The company holds fund management licenses in Kenya, Rwanda, and Uganda and was the first fintech in Kenya to receive a no letter of objection for the recently introduced Virtual Asset Providers License in November 2025.
In a region where financial scams and regulatory uncertainty often undermine trust, formal licensing becomes more than a legal necessity, it is a strategic asset.
Talking Points
Ndovu Wealth’s model represents a sophisticated and timely attempt to formalise Africa’s fragmented investment landscape by marrying regulatory compliance with blockchain-enabled infrastructure; however, its long-term defensibility will depend on execution discipline and regulatory durability across multiple jurisdictions.
The company’s “regulated DeFi bridge” positioning is strategically compelling in a market plagued by trust deficits, FX friction, and cross-border illiquidity, particularly as remittance flows and crypto participation continue to expand.
Its traction, 200,000 users and multi-country licensing, suggests early product-market resonance, while its diversified revenue model provides some insulation against market volatility.
That said, scaling a compliance-heavy, multi-asset platform across Africa’s uneven regulatory environments could materially increase operational complexity and capital requirements, especially as tokenisation frameworks remain nascent in many markets.
Additionally, its relatively high AUM fee range (2–4.5%) may constrain competitiveness over time as lower-cost global digital brokers enter the continent.
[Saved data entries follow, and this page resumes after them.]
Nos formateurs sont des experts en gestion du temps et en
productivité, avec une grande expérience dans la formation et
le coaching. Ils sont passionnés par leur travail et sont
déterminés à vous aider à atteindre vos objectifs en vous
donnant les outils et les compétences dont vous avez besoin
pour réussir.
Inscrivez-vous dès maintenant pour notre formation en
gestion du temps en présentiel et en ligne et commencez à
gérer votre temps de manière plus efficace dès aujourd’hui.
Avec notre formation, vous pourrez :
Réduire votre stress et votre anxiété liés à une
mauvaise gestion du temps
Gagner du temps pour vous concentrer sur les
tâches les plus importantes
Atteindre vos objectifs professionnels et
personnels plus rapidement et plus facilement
The reliance on relationship managers for conversion also indicates that despite its AI-powered branding, Ndovu remains partially dependent on traditional distribution mechanics, which could limit scalability.
Notwithstanding, Ndovu sits at the intersection of fintech ambition and regulatory realism, a promising but capital-intensive path where trust, execution, and cross-border regulatory harmonisation will determine whether it becomes a continental infrastructure layer or remains a strong regional player.